Churn prediction is one of the most well known applications of machine learning and data science in the Customer Relationship Management (CRM) and Marketing fields. Simply put, a churner is a user or customer that stops using a company’s products or services.

Churn applications are common in several sectors:

  • Subscription business companies (think internet and telephone services providers): customers that are most likely to churn at the end of their subscription are contacted by a call center and offered a discount.

  • E-commerce companies (think Amazon and the like): automatic e-mails are sent to customers that haven’t bought anything for a long time, but may respond to a promotional offer.

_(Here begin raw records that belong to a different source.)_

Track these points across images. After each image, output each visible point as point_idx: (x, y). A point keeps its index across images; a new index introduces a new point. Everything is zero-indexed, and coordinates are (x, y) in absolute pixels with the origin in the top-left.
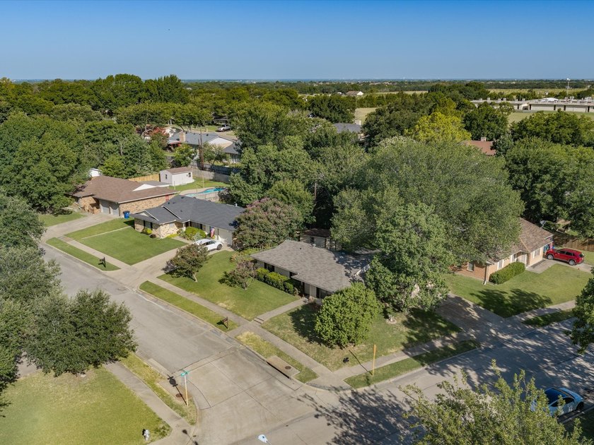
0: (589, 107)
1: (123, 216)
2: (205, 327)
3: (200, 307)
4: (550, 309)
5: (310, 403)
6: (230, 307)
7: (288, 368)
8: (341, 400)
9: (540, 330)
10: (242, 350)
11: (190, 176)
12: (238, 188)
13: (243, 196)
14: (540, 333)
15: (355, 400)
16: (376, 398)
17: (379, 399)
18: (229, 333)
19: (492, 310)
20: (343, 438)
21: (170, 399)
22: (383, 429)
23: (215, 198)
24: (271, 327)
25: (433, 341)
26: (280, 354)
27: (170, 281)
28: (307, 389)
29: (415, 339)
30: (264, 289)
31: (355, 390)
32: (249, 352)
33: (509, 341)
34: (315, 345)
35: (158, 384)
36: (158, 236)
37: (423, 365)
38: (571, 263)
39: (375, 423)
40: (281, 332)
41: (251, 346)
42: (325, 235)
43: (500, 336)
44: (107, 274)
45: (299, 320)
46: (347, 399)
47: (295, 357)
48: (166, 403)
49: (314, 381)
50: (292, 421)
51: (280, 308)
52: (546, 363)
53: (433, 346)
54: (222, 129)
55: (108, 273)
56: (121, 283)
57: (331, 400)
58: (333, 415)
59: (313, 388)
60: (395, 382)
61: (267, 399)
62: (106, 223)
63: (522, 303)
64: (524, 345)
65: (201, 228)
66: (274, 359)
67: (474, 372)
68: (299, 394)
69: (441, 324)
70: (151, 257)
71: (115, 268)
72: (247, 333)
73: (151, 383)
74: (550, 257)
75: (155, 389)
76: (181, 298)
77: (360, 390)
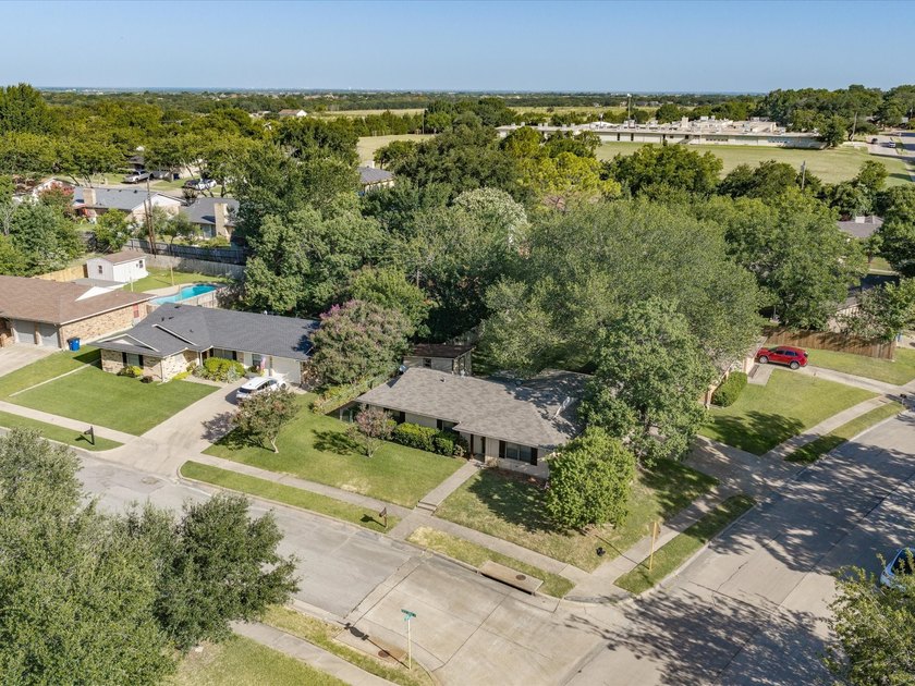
0: (664, 136)
1: (67, 348)
2: (344, 528)
3: (313, 496)
4: (806, 436)
5: (586, 627)
6: (365, 490)
7: (520, 578)
8: (627, 615)
9: (812, 467)
10: (429, 560)
11: (141, 266)
12: (262, 284)
13: (271, 297)
14: (814, 472)
15: (646, 611)
16: (674, 603)
17: (679, 605)
18: (391, 533)
19: (739, 446)
20: (674, 675)
21: (373, 662)
22: (719, 649)
23: (212, 302)
24: (454, 514)
25: (693, 503)
26: (496, 557)
27: (230, 457)
28: (568, 607)
29: (671, 504)
30: (399, 454)
31: (638, 597)
32: (442, 560)
33: (785, 488)
34: (540, 535)
35: (334, 641)
36: (155, 379)
37: (703, 542)
38: (794, 366)
39: (700, 642)
40: (476, 520)
41: (442, 550)
42: (449, 354)
43: (770, 483)
44: (102, 457)
45: (491, 497)
46: (635, 613)
47: (520, 558)
48: (369, 670)
49: (571, 593)
50: (582, 661)
51: (446, 481)
52: (851, 514)
53: (698, 512)
54: (134, 178)
55: (104, 454)
56: (141, 471)
57: (614, 619)
58: (633, 641)
59: (578, 603)
60: (682, 573)
61: (521, 633)
62: (40, 361)
63: (769, 431)
64: (808, 492)
65: (235, 358)
66: (488, 566)
67: (774, 542)
68: (563, 617)
69: (689, 476)
70: (167, 417)
71: (112, 445)
72: (421, 528)
73: (321, 640)
74: (763, 360)
75: (337, 650)
76: (271, 484)
77: (646, 594)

To read more about how Dataiku’s customers fight churn, feel free to consult our Churn and Lifetime Value success stories.

In this tutorial, you will learn how to use Dataiku DSS to create your own churn prediction model, based on your customer data. More precisely, you will learn how to:

  • Define churn as a data science problem (i.e. create a variable or “target” to predict)

  • Create basic features that will enable you to detect churn

  • Train your first model and deploy it to predict future churn

  • Learn how to deal with time-dependent features and modeling, a refined concept of machine learning and data science.


This is an advanced tutorial so if you are lost at some point, please refer to the documentation or to the Basics courses. We will rely a lot on a PostgreSQL database, so you will need to set up one and the proper DSS connection as well. Also, a basic knowledge of SQL is required.